How Exactly Does Blockchain Work?

Anyone who’s heard of cryptocurrency has most probably heard of blockchain. If you ask most people, they’ll tell you blockchain is cool. But they probably won’t tell you much beyond that. That’s because not everyone understands how blockchain works.

Not that it’s a hopelessly complicated concept. On the contrary. It’s just a groundbreaking technology with many firsts that might take some getting used to. In this article, we break down what’s blockchain, its history, how it works, and the properties that make it so revolutionary.

What is Blockchain?

The concept of blockchain is credited to computer scientist Stuart Haber and physicist W.Scott Stornetta. In a 1991 white paper, the two wrote a white paper that proposed the idea of time stamping and using private key signatures (based on cryptography) on submitted data.

This idea inspired the work of many other computer scientists and cryptography enthusiasts – leading to the creation of the first blockchain application – Bitcoin.  

‘Blockchain’ can be defined in several ways. Some people may understand it as a literal chain of blocks – though not in the real sense of those words. Others would understand it as a decentralized digital diary or ledger. (Decentralized means everyone can have access, and no single authority makes the rules.)

Both are correct. In this context, ‘block’ is essentially transaction data stored on a ‘chain,’ which is the public database. Every block in the blockchain contains several digital pieces of information, which we’ll detail below:

☑️ Information about transactions including date, time, and the amount of cryptocurrency in the transaction

☑️ Information about the participants of transactions, i.e., a digital signature (not their real name)

☑️ Distinct information that distinguishes it from other blocks, known as a ‘hash.’ (a hash is a string of letters and numbers generated by a ‘hash function.’ A hash function is a mathematical function that converts random letters and letters into an encrypted text of fixed length.)

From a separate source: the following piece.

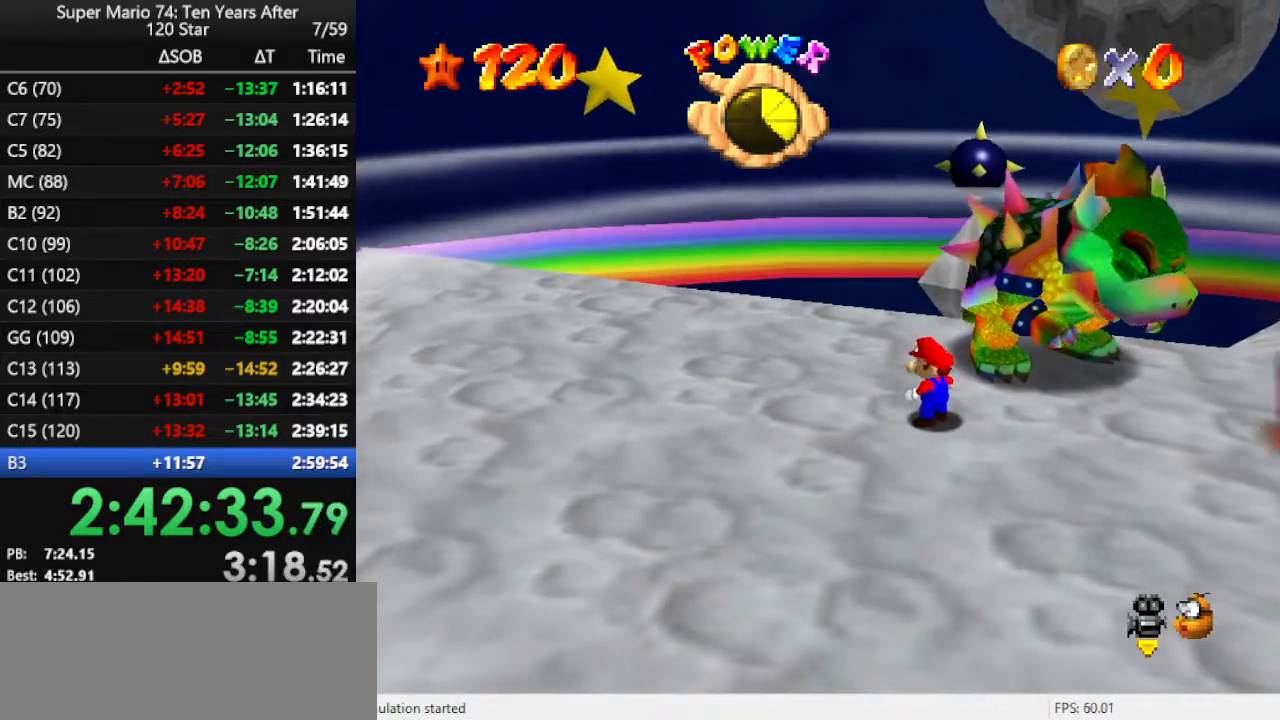
{"buttons": [], "left_stick": "center", "events": []}
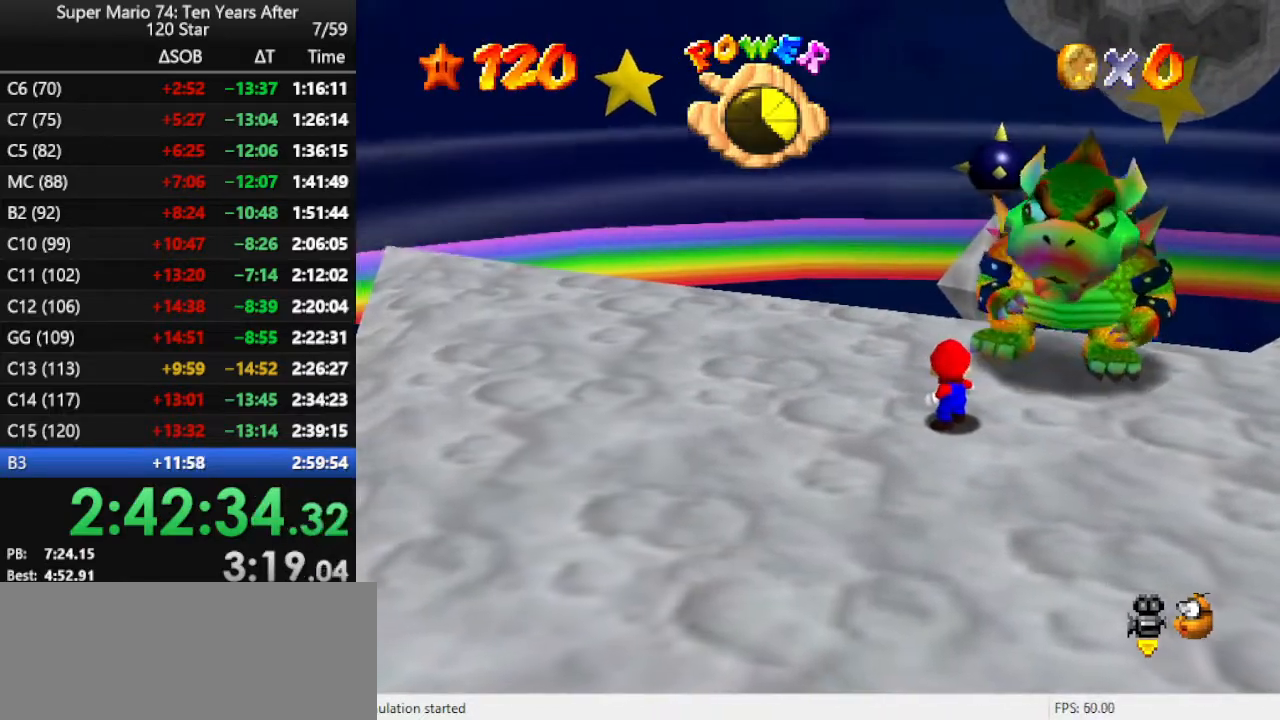
{"buttons": [], "left_stick": "center", "events": []}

A single block on the blockchain can only store up to 1MB of data. Depending on the size of transactions, a block can hold a few thousand transactions.

How Blockchain Works

When a block is validated (that is, the transactions in a block are verified), it is recorded on the blockchain. But for a block to be added on the blockchain, four things must happen: 

A transaction must take place.  

That transaction must be verified. After you pay for goods in a store with crypto or you send cryptocurrency to your loved one, that transaction must be confirmed as accurate and legitimate. Unlike with other public records of information like Wikipedia or your local library where there’s someone in charge of verifying new data entries, the blockchain relies on a network of computers for that task.

Verifying means checking if the transaction is as you said it was, in regards to the details of the purchase, time, amount, and participants. 

The transaction must be stored in a block. After a transaction has been confirmed as legitimate, it gets the approval to join a block where there are many others like it.

The block is given a unique identifier called a hash. Once all transactions of a block have been verified, it’s given a distinctive code that will differentiate it from all other blocks on the blockchain. Then, that block is added to the blockchain. 

When a block is added to the blockchain – it becomes a public matter of record available for anyone to see. A quick look at Bitcoin’s blockchain, for instance, will show you traction data along with the info about when (“Time”), where (“Height”) who (“Miner”) added the block to the blockchain. 

The blockchain network is maintained by network participants. These participants are also called nodes and is composed of a myriad of interconnected computers spread across the globe. Every node has a copy of the blockchain, and all participants are equal in authority. 

Therefore, blockchain transactions take place within a global, peer-to-peer network. Its peer-to-peer characteristic makes it decentralized, borderless, and censorship-resistant. (Censorship resistant means anyone can interact with the blockchain on the same terms as anyone else, and no one person can singly modify the content on the blockchain.)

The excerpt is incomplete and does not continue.